> [MATERIALS PROVIDED]
==*==

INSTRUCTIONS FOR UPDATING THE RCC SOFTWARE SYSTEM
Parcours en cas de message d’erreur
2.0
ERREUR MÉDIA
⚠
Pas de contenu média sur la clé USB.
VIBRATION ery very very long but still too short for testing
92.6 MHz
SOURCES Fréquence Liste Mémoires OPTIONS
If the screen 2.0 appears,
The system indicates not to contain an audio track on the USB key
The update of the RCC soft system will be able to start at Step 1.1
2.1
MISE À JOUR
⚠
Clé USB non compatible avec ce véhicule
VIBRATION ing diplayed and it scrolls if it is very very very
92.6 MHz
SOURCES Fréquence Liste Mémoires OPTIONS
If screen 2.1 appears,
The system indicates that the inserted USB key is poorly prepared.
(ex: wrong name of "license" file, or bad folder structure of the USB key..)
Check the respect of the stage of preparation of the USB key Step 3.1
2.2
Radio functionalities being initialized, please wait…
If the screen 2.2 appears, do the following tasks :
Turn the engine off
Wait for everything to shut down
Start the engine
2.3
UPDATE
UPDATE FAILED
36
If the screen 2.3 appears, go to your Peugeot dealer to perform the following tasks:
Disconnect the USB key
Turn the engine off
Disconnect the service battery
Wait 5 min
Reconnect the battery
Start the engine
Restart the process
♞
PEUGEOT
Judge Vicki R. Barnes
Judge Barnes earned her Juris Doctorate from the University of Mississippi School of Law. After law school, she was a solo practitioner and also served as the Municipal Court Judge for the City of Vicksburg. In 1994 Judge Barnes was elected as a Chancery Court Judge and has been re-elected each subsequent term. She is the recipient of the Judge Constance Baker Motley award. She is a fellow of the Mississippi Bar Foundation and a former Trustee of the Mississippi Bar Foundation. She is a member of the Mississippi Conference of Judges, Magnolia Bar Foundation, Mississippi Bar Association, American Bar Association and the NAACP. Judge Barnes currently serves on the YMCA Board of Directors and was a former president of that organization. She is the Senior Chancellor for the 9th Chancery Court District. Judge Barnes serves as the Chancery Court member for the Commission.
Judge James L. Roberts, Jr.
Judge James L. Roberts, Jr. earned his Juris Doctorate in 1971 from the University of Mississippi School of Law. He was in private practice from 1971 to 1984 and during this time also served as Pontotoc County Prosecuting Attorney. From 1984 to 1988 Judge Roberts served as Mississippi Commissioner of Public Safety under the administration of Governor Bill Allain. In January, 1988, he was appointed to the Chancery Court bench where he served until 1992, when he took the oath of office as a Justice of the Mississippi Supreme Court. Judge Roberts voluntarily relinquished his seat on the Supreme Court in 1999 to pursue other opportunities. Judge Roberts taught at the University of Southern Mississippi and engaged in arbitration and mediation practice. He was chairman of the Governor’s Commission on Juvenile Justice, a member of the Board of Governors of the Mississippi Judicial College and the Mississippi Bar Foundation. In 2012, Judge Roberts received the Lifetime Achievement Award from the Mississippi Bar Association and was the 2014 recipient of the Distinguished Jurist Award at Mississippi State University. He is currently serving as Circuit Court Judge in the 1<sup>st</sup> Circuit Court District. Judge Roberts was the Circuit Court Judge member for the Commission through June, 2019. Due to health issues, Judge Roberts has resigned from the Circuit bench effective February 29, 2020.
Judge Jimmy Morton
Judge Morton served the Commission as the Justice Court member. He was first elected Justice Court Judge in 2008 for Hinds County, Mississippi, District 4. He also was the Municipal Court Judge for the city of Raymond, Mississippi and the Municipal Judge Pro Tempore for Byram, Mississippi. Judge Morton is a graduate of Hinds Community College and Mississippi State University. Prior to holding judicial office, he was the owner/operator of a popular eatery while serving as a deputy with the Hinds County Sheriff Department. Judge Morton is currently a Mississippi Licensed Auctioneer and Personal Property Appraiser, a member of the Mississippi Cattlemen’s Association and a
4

==*==

> [YOUR TASK] Copy out, from the material above, each line where the word "tasks" is present.

> [RESULT]
If the screen 2.2 appears, do the following tasks :
If the screen 2.3 appears, go to your Peugeot dealer to perform the following tasks:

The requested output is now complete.